# SS 16.10.21 - Aho #12



## Mika (Jul 24, 2009)

A continuation of the Saturday Symphonies Tradition:

Welcome to another weekend of symphonic listening!

For your listening pleasure this weekend:

Kalevi Aho (1949 - )

Symphony No. 12 'Luosto'

I. Šamaanit (The Shamans)
II. Kaamos ja keskikesä (Winter Darkness and Midsummer)
III. Laulu tunturissa (Song in the Fells)
IV. Myrsky tunturissa (Storm in the Fells)

---------------------

Post what recording you are going to listen to giving details of Orchestra / Conductor / Chorus / Soloists etc - Enjoy!


----------



## Mika (Jul 24, 2009)

Last night I was in symphony concert and once again Kalevi was there in the audience. I have discussed with him a couple of times asking for example why his symphonies are not programmed in Helsinki concert scene. He didn't know answer. Yesterday I didn't ask his recommendations for our event, but decided to pick one of his symphonies anyway. Symphony #12 is an interesting piece because of extensive drumming . I guess there is only one recording of it, which is also in youtube. Enjoy!


----------



## Rogerx (Apr 27, 2018)

Symphony No. 12, "Luosto": I. Samaanit (the Shamans) · Taina Piira · Aki Alamikkotervo · Hannu Lehtonen · Lahti Symphony Orchestra · Chamber Orchestra of Lapland · John Storgårds

Aho, K.: Symphony No. 12, "Luosto" 
Unknown to mw, will this watch later.


----------



## Art Rock (Nov 28, 2009)

I'll spin my BIS CD.


----------



## Haydn man (Jan 25, 2014)

I shall join in with the same version


----------



## Highwayman (Jul 16, 2018)

Good one. I particularly like the 2nd movement.


----------



## Kiki (Aug 15, 2018)

Excellent music, but... this is one of very few recordings that I regret not doing enough reading about it before I buy. If I did, I would have bought the surround SACD instead of the stereo download. Given that this symphony was conceived with musicians stationed as far as 300 feet apart, and this BIS recording did imitate the distributed positioning at the Sibelius Hall, this is one of very few works with which a surround recording is meaningful.


----------



## cougarjuno (Jul 1, 2012)

Another composer I need to give more attention to. Will listen via You Tube


----------

■ Given information
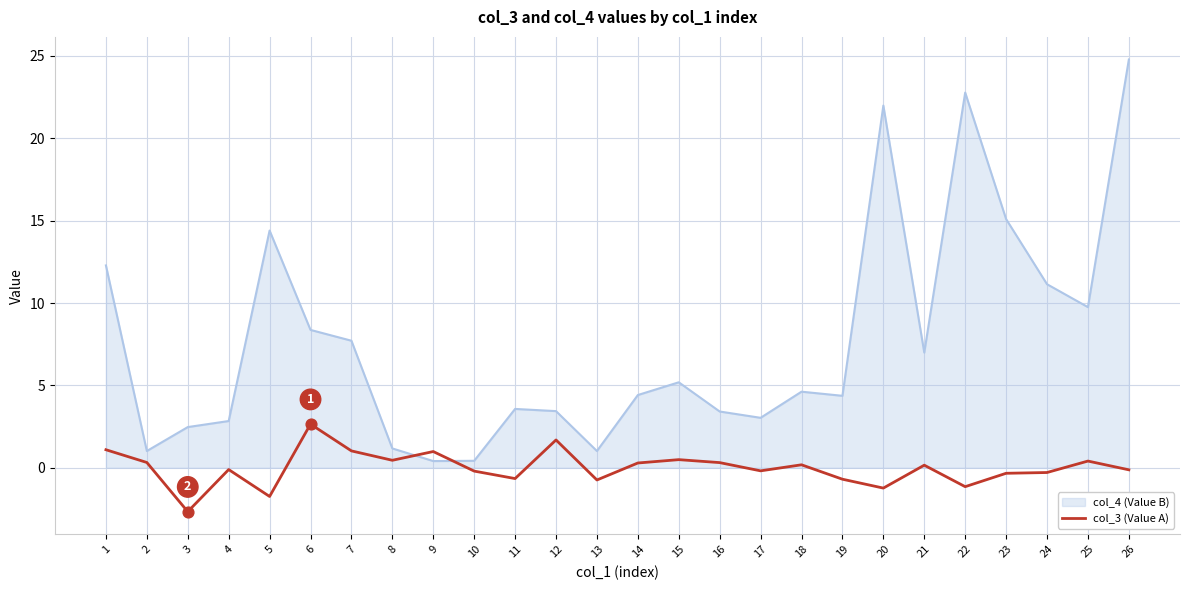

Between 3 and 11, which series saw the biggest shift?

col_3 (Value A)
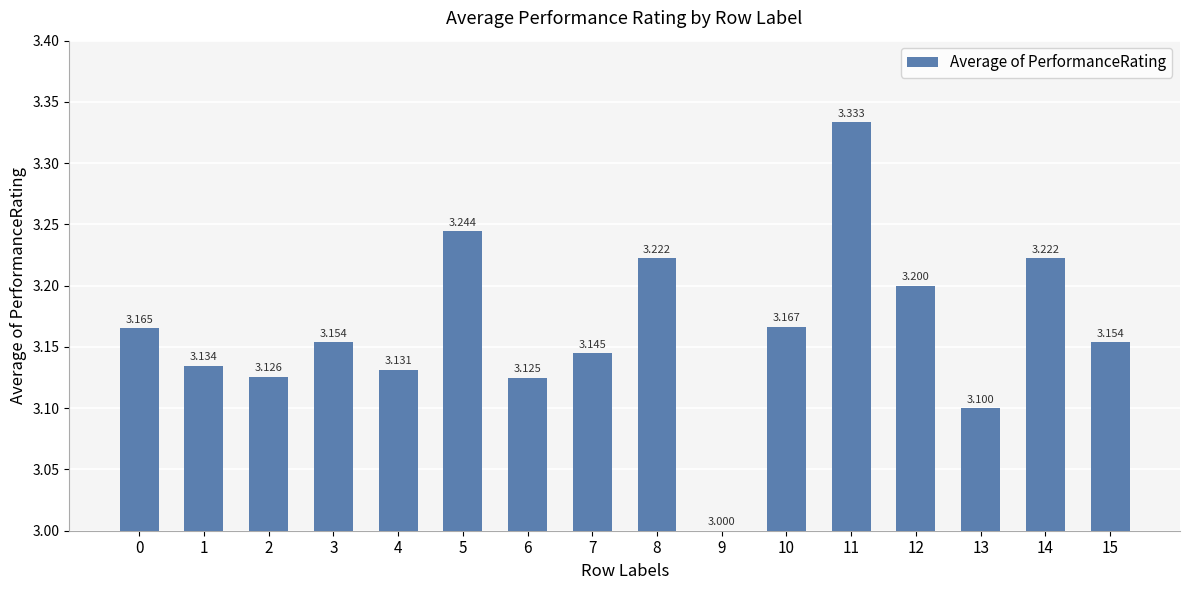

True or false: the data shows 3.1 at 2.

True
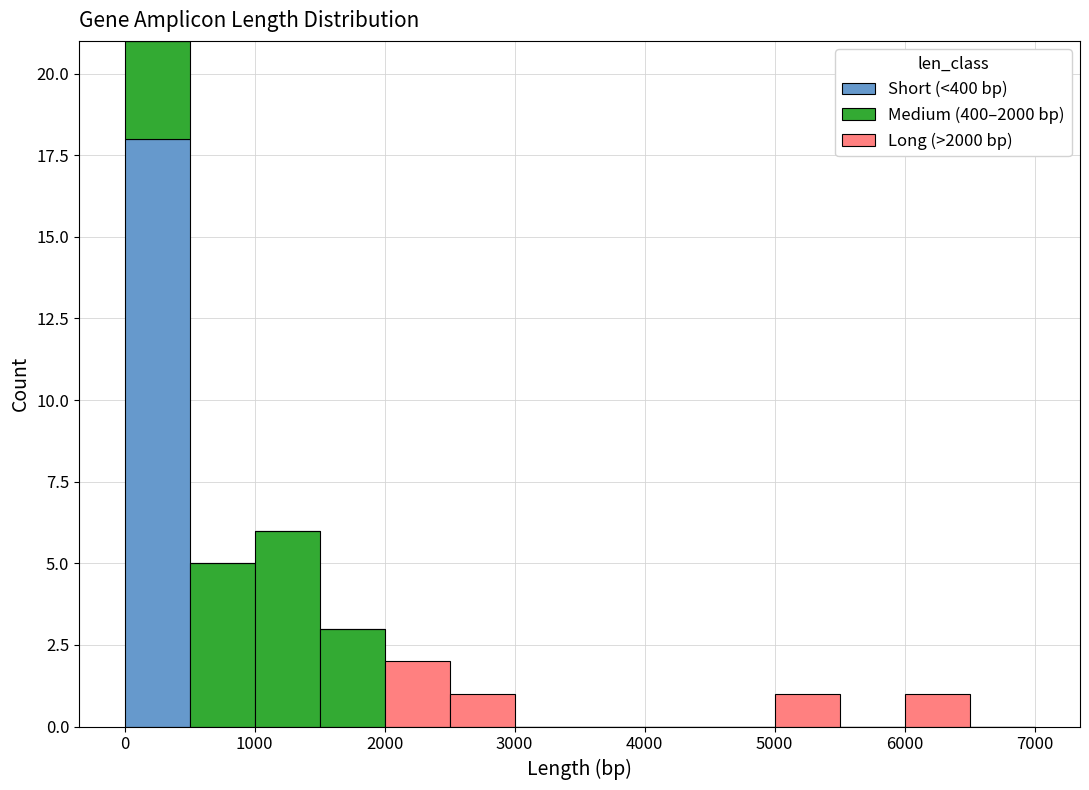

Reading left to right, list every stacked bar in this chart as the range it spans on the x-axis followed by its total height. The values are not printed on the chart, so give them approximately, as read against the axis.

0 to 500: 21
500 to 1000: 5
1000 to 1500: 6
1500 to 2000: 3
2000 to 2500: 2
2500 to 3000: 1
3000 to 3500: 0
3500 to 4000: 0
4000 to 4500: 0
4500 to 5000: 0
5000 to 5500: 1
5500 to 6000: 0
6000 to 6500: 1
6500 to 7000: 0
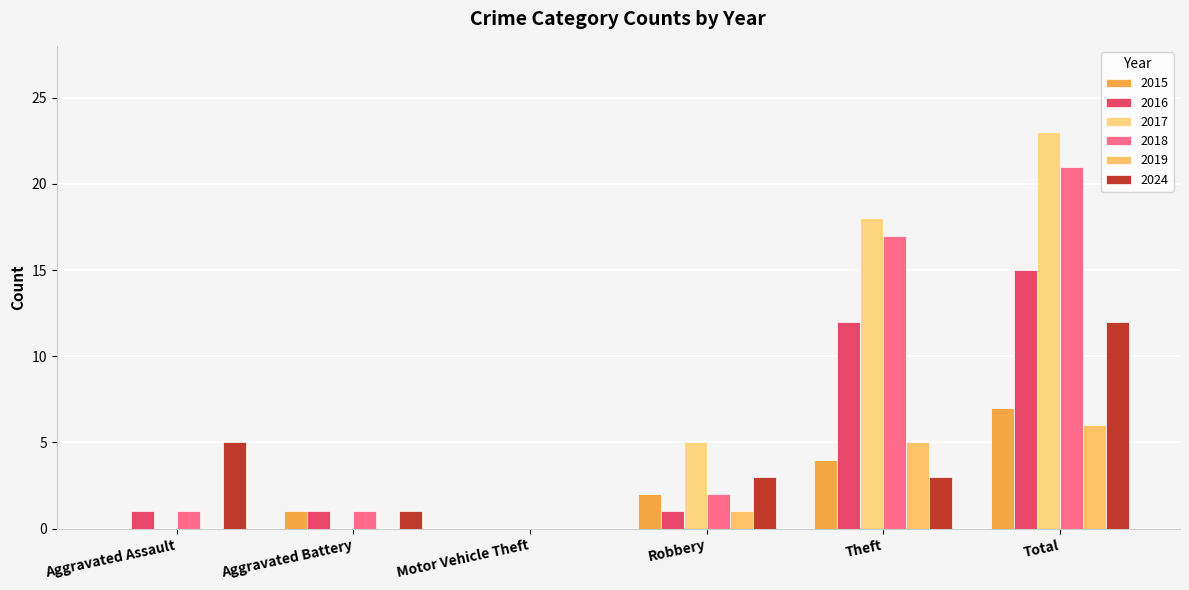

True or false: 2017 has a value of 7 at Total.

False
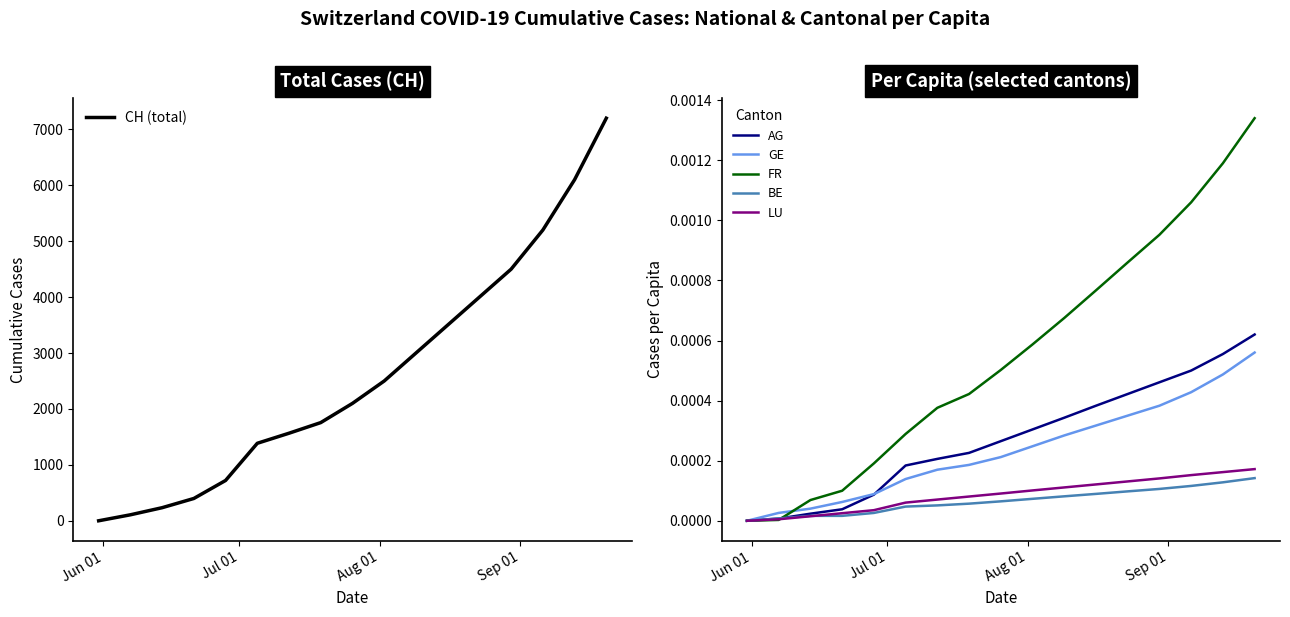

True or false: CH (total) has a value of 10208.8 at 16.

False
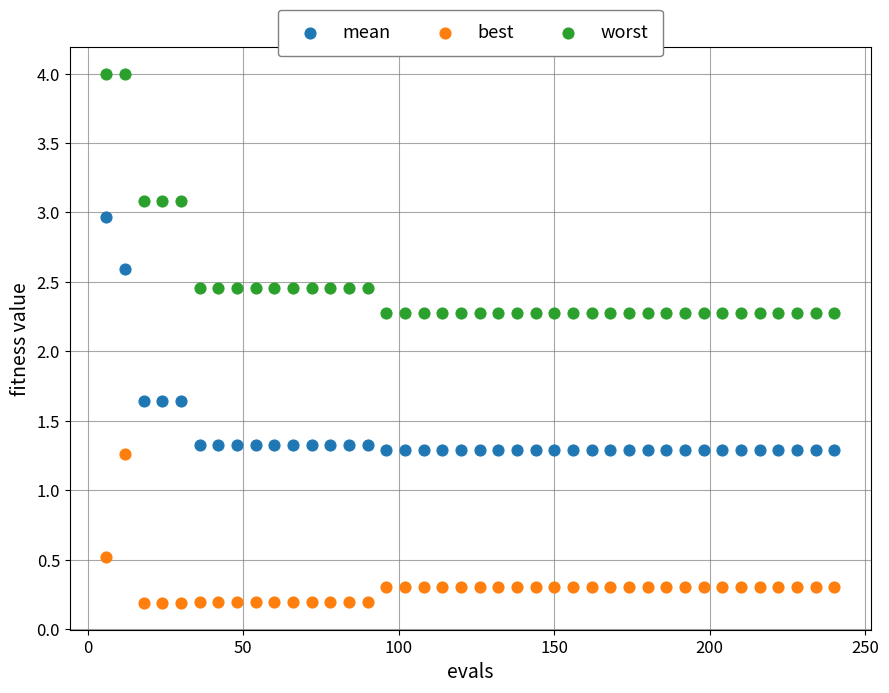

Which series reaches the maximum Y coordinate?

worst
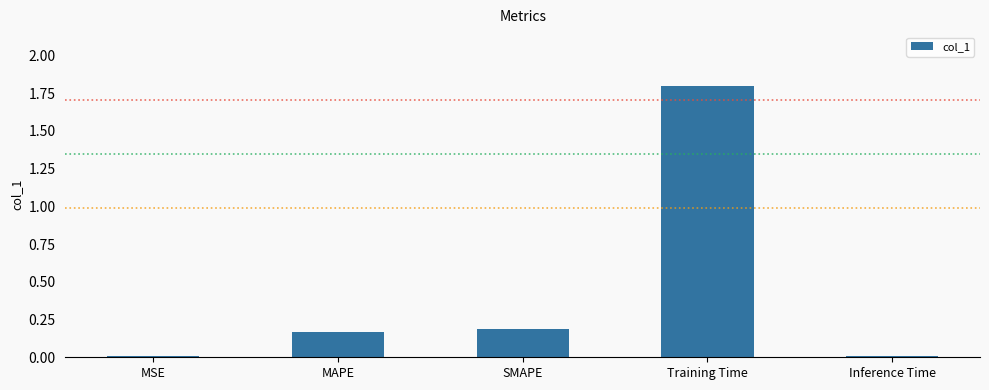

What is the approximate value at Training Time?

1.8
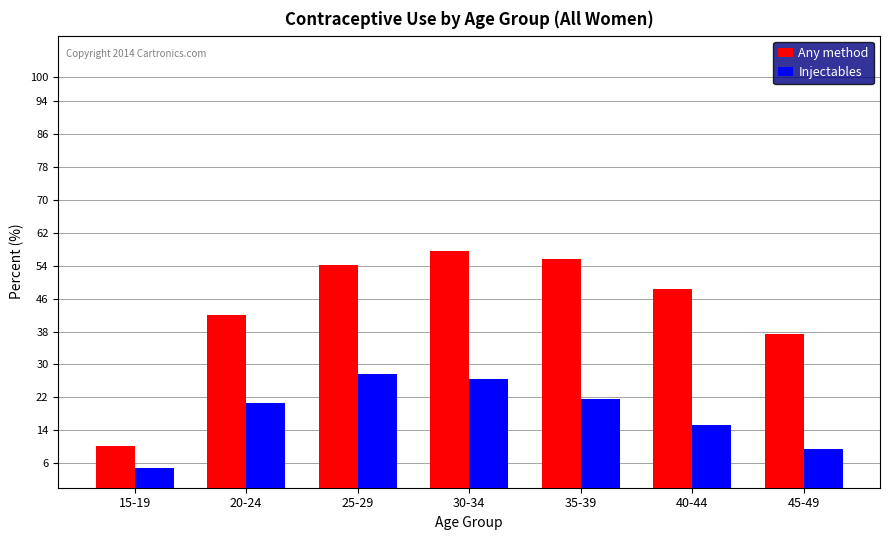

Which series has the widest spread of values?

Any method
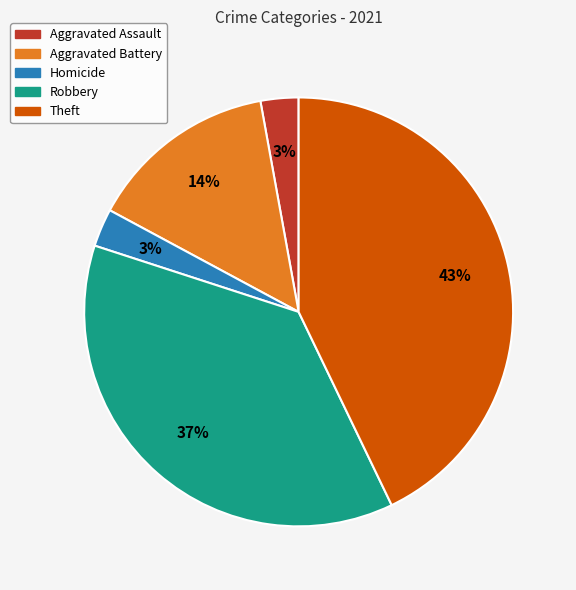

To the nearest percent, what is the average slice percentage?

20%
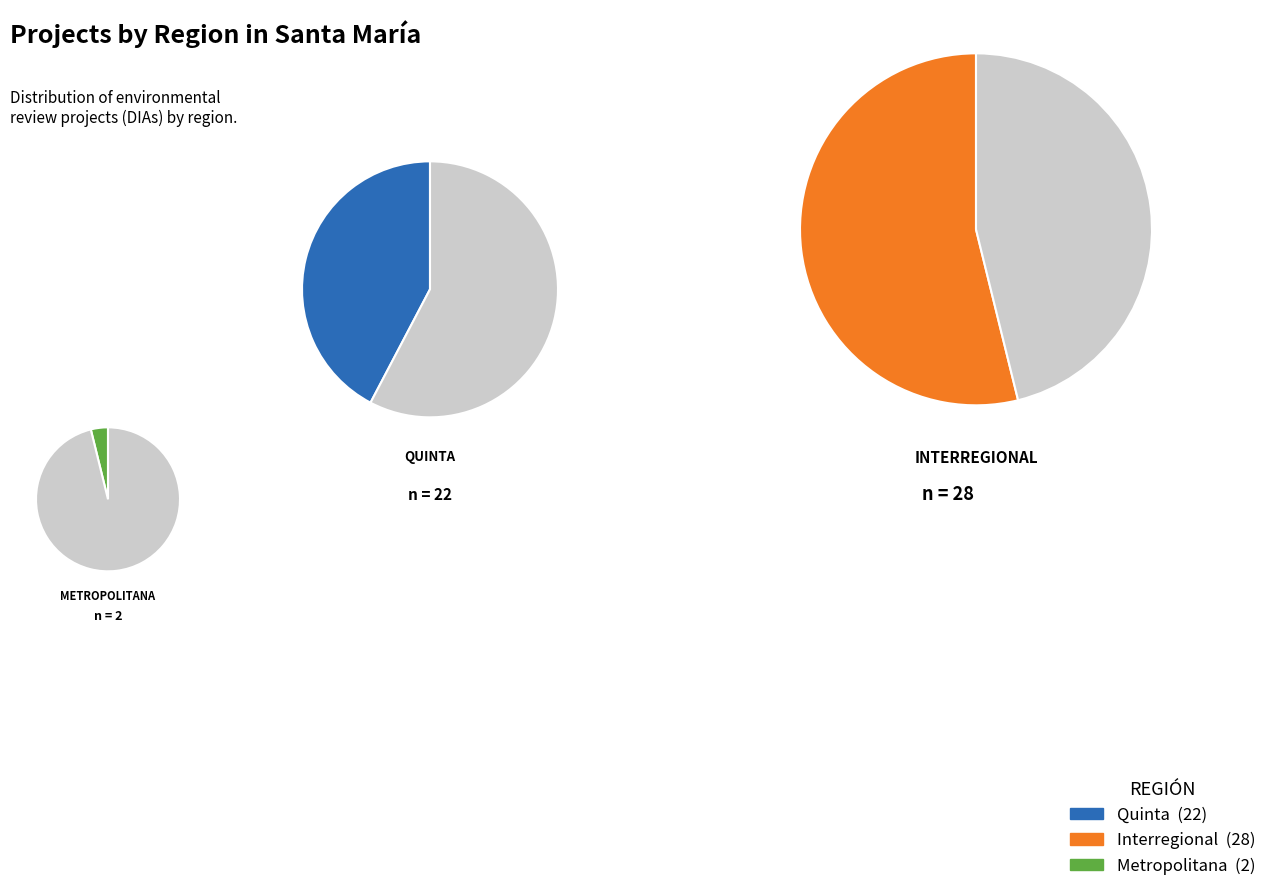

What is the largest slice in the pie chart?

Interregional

■ List of tasks
• 1. Rewrite the stretch of the forum thread from "Welcome to another" through "Darkness and Midsummer)", changing "Winter Darkness" to "Polar Night".
• 2. Find every line of the records that contains the string "chart" and copy each one, treating uppercase and lowercase as different.
The forum thread and the records have no connection to each other.

■ Solutions per task
• 1.
Welcome to another weekend of symphonic listening!

For your listening pleasure this weekend:

Kalevi Aho (1949 - )

Symphony No. 12 'Luosto'

I. Šamaanit (The Shamans)
II. Kaamos ja keskikesä (Polar Night and Midsummer)

• 2.
Reading left to right, list every stacked bar in this chart as the range it spans on the x-axis followed by its total height. The values are not printed on the chart, so give them approximately, as read against the axis.
What is the largest slice in the pie chart?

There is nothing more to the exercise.